The RISKS Digest
Volume 31 Issue 73

Sunday, 26th April 2020

Forum on Risks to the Public in Computers and Related Systems

ACM Committee on Computers and Public Policy, Peter G. Neumann, moderator

Please try the URL privacy information feature enabled by clicking the flashlight icon above. This will reveal two icons after each link the body of the digest. The shield takes you to a breakdown of Terms of Service for the site - however only a small number of sites are covered at the moment. The flashlight take you to an analysis of the various trackers etc. that the linked site delivers. Please let the website maintainer know if you find this useful or not. As a RISKS reader, you will probably not be surprised by what is revealed…

Contents

The illusion of certainty
Spectator
That no-click iOS Zero-day reported to be under exploit doesn't exist, Apple says
Ars Technica
The Untold Story of the Birth of Social Distancing
NYTimes
Germany changes course on contact tracing app, abandoning PEPP-PT
Politico
Inexpensive, portable detector identifies pathogen in minutes
Lois Yoksoulian
Re: Coronavirus Antibody Tests: Can You Trust the Results?

EXTRACTED RECORDS
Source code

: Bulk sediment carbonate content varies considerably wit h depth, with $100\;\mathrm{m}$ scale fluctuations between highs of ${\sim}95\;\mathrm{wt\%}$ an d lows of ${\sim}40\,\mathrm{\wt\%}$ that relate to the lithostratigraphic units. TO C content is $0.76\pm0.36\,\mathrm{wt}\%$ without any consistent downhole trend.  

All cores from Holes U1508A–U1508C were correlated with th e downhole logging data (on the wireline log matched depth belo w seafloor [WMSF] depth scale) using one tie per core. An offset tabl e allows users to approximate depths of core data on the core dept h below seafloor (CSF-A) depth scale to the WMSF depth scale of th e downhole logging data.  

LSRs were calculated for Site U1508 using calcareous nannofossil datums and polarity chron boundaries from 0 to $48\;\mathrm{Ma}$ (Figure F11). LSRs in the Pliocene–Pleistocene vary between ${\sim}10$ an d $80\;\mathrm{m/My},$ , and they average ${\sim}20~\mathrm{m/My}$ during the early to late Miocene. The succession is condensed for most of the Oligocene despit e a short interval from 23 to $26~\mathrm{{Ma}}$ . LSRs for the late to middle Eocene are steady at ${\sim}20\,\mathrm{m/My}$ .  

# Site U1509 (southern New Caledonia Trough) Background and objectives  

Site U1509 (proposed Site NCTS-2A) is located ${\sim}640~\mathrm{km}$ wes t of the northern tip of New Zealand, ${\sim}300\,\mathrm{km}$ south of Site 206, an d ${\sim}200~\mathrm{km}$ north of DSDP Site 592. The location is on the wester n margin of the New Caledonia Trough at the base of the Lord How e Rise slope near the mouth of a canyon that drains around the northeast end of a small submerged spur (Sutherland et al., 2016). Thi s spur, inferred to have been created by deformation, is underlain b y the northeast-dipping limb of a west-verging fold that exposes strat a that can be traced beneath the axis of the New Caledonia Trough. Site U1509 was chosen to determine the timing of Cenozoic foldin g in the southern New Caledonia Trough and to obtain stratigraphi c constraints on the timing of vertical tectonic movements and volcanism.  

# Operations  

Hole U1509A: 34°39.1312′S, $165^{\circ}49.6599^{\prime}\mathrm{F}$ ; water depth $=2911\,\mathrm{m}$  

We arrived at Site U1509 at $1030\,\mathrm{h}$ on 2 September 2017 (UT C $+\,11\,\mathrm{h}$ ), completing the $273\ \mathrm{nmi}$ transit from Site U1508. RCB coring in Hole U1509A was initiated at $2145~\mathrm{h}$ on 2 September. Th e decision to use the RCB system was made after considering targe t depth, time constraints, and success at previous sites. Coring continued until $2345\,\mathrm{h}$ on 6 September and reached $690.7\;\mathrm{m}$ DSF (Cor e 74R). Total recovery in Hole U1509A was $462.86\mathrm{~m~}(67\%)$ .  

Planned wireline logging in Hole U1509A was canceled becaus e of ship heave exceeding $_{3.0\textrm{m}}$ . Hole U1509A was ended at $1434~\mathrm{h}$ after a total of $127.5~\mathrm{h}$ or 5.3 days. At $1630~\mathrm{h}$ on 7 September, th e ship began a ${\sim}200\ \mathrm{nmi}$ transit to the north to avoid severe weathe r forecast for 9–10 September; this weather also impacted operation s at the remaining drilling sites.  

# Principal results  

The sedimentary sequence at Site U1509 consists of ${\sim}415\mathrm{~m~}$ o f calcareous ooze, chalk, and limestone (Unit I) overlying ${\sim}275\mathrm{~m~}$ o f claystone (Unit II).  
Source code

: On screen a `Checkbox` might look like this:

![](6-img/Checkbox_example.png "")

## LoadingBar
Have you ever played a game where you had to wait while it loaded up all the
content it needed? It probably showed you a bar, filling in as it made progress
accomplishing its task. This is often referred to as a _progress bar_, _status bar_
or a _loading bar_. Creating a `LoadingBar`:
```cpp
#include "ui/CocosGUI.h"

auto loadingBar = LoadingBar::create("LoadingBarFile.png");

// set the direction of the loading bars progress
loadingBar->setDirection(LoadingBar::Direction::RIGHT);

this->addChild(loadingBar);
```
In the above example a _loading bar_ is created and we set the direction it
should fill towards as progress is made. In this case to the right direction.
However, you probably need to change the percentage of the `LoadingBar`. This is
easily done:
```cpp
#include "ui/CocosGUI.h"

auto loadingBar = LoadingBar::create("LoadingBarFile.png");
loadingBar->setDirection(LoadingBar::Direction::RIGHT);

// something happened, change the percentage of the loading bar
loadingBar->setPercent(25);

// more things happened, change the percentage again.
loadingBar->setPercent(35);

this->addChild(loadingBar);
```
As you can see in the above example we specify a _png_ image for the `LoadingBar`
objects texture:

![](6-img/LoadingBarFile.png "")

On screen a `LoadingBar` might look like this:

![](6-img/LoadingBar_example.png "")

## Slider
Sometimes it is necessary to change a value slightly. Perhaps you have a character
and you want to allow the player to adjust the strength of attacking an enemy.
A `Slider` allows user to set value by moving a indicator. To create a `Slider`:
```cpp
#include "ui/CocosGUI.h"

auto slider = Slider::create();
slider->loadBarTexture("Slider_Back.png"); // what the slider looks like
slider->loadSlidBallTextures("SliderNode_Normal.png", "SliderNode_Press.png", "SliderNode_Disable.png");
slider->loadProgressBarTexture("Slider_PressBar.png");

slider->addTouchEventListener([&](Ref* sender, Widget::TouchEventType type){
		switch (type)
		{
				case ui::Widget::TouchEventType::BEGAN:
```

BRIEF
Reproduce word for word the part of the RISKS Digest issue that opens with the words containing "The illusion of" and closes with "Trust the Results?". The material plays no part in this exercise.

WORKED SOLUTION
The illusion of certainty
Spectator
That no-click iOS Zero-day reported to be under exploit doesn't exist, Apple says
Ars Technica
The Untold Story of the Birth of Social Distancing
NYTimes
Germany changes course on contact tracing app, abandoning PEPP-PT
Politico
Inexpensive, portable detector identifies pathogen in minutes
Lois Yoksoulian
Re: Coronavirus Antibody Tests: Can You Trust the Results?